/---

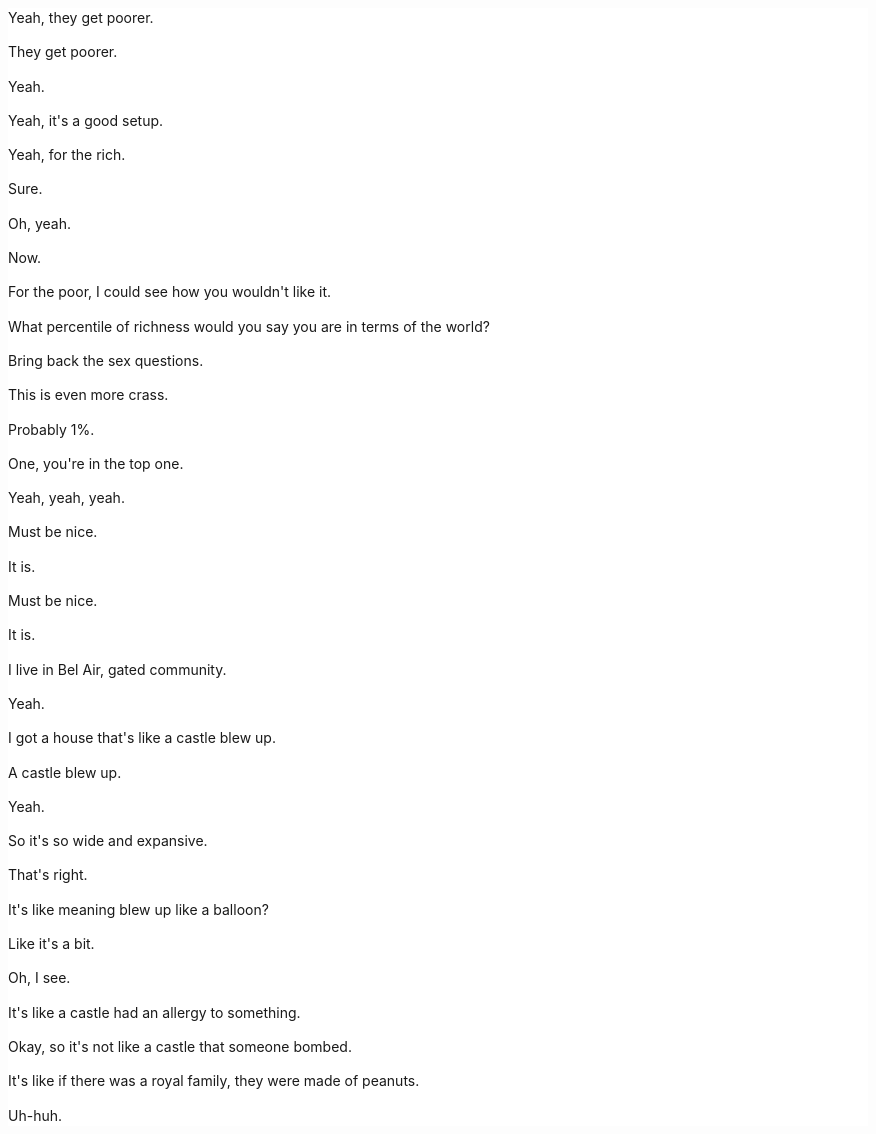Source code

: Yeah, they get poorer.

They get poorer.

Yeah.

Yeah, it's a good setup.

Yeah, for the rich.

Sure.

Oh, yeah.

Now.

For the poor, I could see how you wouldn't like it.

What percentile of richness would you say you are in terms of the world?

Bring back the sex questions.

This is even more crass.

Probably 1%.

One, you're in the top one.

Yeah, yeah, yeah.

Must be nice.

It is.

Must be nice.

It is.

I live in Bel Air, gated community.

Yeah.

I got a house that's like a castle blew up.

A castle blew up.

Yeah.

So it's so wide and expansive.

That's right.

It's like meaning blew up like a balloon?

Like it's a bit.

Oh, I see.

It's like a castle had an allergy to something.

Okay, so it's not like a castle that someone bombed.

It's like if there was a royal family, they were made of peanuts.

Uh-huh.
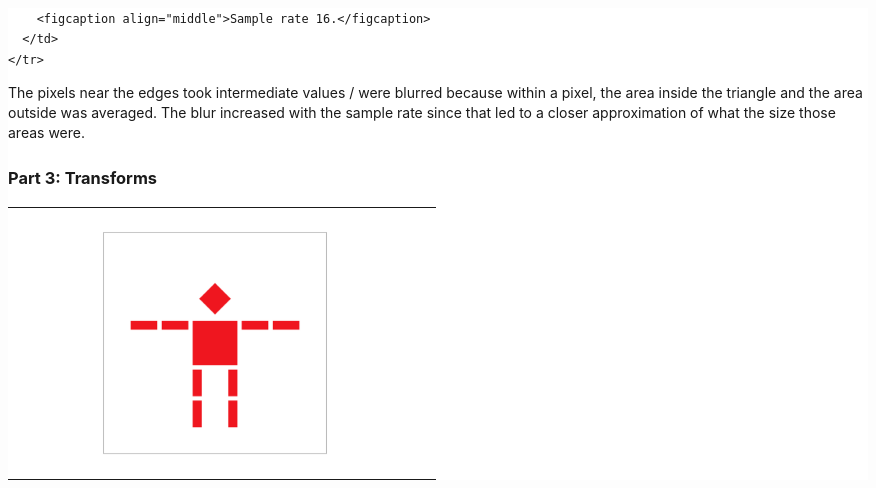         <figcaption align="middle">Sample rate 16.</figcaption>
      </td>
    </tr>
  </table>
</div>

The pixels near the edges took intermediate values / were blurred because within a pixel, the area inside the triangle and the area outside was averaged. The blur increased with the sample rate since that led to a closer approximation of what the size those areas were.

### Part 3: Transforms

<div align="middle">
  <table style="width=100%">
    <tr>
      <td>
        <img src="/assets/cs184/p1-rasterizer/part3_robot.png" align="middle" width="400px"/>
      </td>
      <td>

\---
/---

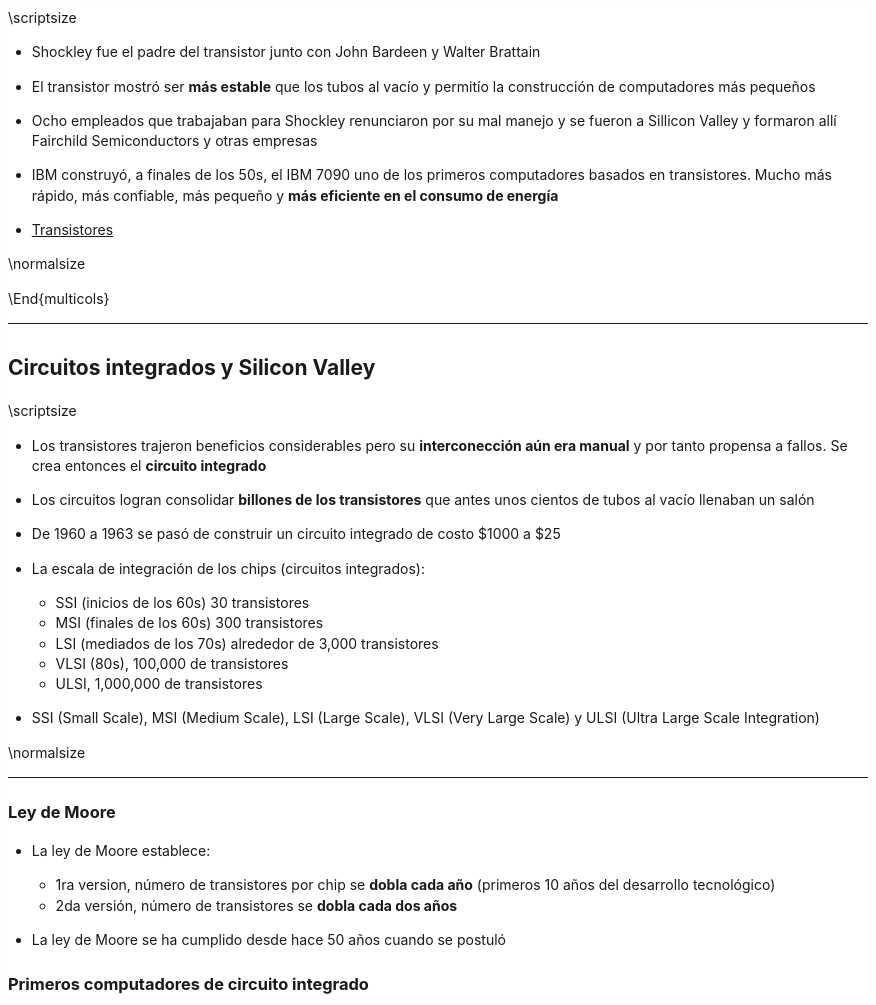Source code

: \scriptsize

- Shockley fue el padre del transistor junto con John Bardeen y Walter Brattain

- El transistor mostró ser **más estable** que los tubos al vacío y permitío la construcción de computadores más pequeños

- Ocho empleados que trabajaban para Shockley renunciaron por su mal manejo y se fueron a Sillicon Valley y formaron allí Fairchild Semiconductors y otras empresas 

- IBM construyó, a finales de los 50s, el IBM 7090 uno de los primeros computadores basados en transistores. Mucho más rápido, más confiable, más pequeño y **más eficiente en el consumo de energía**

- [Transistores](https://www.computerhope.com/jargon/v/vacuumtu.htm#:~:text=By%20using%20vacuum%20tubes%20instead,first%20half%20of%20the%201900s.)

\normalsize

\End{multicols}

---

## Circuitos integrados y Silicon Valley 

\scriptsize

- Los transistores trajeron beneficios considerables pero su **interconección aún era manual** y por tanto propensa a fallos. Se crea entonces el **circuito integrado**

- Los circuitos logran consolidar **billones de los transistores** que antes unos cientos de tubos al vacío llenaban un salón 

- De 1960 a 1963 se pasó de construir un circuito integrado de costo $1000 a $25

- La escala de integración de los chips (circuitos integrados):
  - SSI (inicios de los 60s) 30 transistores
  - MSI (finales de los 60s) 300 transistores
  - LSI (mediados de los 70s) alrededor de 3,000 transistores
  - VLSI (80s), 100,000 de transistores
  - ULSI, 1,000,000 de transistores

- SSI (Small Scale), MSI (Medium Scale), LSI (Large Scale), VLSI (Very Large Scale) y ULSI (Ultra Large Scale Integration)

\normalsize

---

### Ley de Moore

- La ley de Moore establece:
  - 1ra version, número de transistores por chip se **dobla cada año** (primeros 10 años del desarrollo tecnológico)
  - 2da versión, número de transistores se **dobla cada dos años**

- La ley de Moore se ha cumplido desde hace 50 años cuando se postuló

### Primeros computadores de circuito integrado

\---

Given the records above, restate word for word only the lines starting at the one with "- Los transistores" and ending at the one with "- Los circuitos".

** Written answer **
- Los transistores trajeron beneficios considerables pero su **interconección aún era manual** y por tanto propensa a fallos. Se crea entonces el **circuito integrado**

- Los circuitos logran consolidar **billones de los transistores** que antes unos cientos de tubos al vacío llenaban un salón 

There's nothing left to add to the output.